Вместо звучащих реплик, как в подлинном немом кино, всплывают титры. Режиссер перечеркивает ими весь экран, подчеркивая их значимость; письмо Габриэли показано так крупно, что края строк оказываются вовсе вне поля зрения. “Никого не хочу видеть. Завтра”, – немой крик Жана перед возвращением Габриэль; “Останьтесь!”– его же неслышный вопль.

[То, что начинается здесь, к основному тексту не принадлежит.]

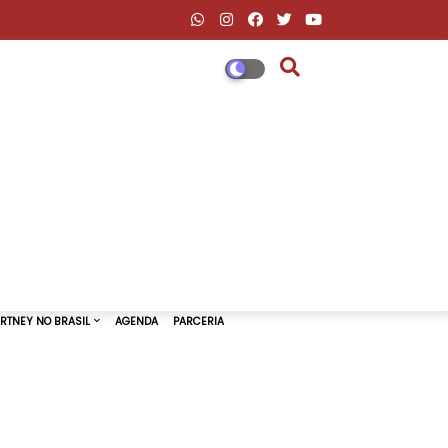
DESCONTOS AMAZON & ML
PAUL MCCARTNEY NO BRASIL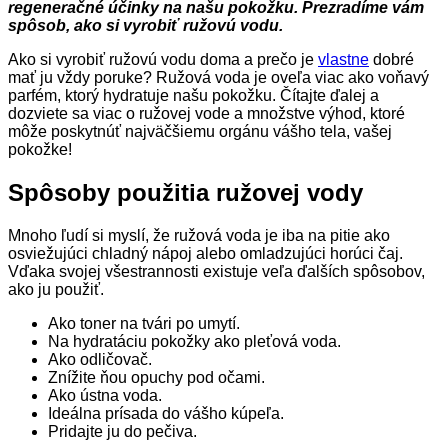
regeneračné účinky na našu pokožku. Prezradíme vám
spôsob, ako si vyrobiť ružovú vodu.
Ako si vyrobiť ružovú vodu doma a prečo je
vlastne
dobré
mať ju vždy poruke? Ružová voda je oveľa viac ako voňavý
parfém, ktorý hydratuje našu pokožku. Čítajte ďalej a
dozviete sa viac o ružovej vode a množstve výhod, ktoré
môže poskytnúť najväčšiemu orgánu vášho tela, vašej
pokožke!
Spôsoby použitia ružovej vody
Mnoho ľudí si myslí, že ružová voda je iba na pitie ako
osviežujúci chladný nápoj alebo omladzujúci horúci čaj.
Vďaka svojej všestrannosti existuje veľa ďalších spôsobov,
ako ju použiť.
Ako toner na tvári po umytí.
Na hydratáciu pokožky ako pleťová voda.
Ako odličovač.
Znížite ňou opuchy pod očami.
Ako ústna voda.
Ideálna prísada do vášho kúpeľa.
Pridajte ju do pečiva.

А в финале – текст от автора, последняя строчка рассказа: “Он ушел, чтобы не вернуться никогда”. Поняв, что любви между ним и его женой никогда не было, что надежд на любовь нет, мсье Эрве следует примеру Габриэль. Покидает собственный дом.


Поначалу напряженно вслушиваясь в велеречивые обвинения и риторические вопросы Жана, со временем теряешь к ним интерес – становится очевидно, что великодушный рогоносец разговаривает сам с собой, что пробить стену апатии Габриэль ему элементарно не по силам. Та, как правило, молчит; она заговаривает лишь с прислугой, горничной Ивонной. Ведь обращаться с ней – все равно, что говорить вслух в пустой комнате. Габриэль рассказывает, что была счастлива в жизни всего два раза. В первый – когда встретилась на улице с будущим любовником, уже зная о грядущем романе; во второй – утром, когда писала прощальное письмо мужу. Это признание ломает уже намеченный стереотип “кино об адюльтере”: возлюбленный Габриэль – лишь мнимая альтернатива, скользкий и мягкохарактерный главный редактор газеты, которая принадлежит Жану (в фильме имя любовника не звучит). Он не Вронский, не Леон Дюпюи, он – тень надежды на освобождение от семьи и брака.

Габриэль рассказывает то, чего не рассказала бы мужу, служанке – а та ее раздевает. Исповедь приравнивается к физическому разоблачению. Шеро прорывается сквозь паутины слов и предметов к единственной интересующей его материи – телу. Муж обвиняет Габриэль в том, что та отказывается обнажиться перед ним, а перед любовником не стесняется. “Мне невыносимо представлять себе вашу сперму в моем теле”, – парирует она (реплика не из Конрада, это уже сам Шеро). Жена признается мужу, что никогда не испытывала с ним удовольствия; муж пытается насильно овладеть женой – у него ничего не выходит. В кульминационной финальной сцене обнажение тела Габриэль, низведенного до бездушной вещи, доводится до логического предела – она ложится на спину, раздвигает полы халата, зовет мужа приблизиться, лечь. Он подчиняется, они застывают вместе на кровати перед тем, как разлучиться навсегда. “Значит, нет любви?”, – спрашивает муж. “Нет”, – отвечает жена. “И не будет?”. “И не будет”. “Вы можете принять это?”. “Да”. “А я – нет”. Он уходит. Физическое бессилие, неспособность не только к сексуальному сближению, но даже к элементарному объятию, довершает процесс разрушения семейной иллюзии – которая еще за сутки до того могла показаться идиллией.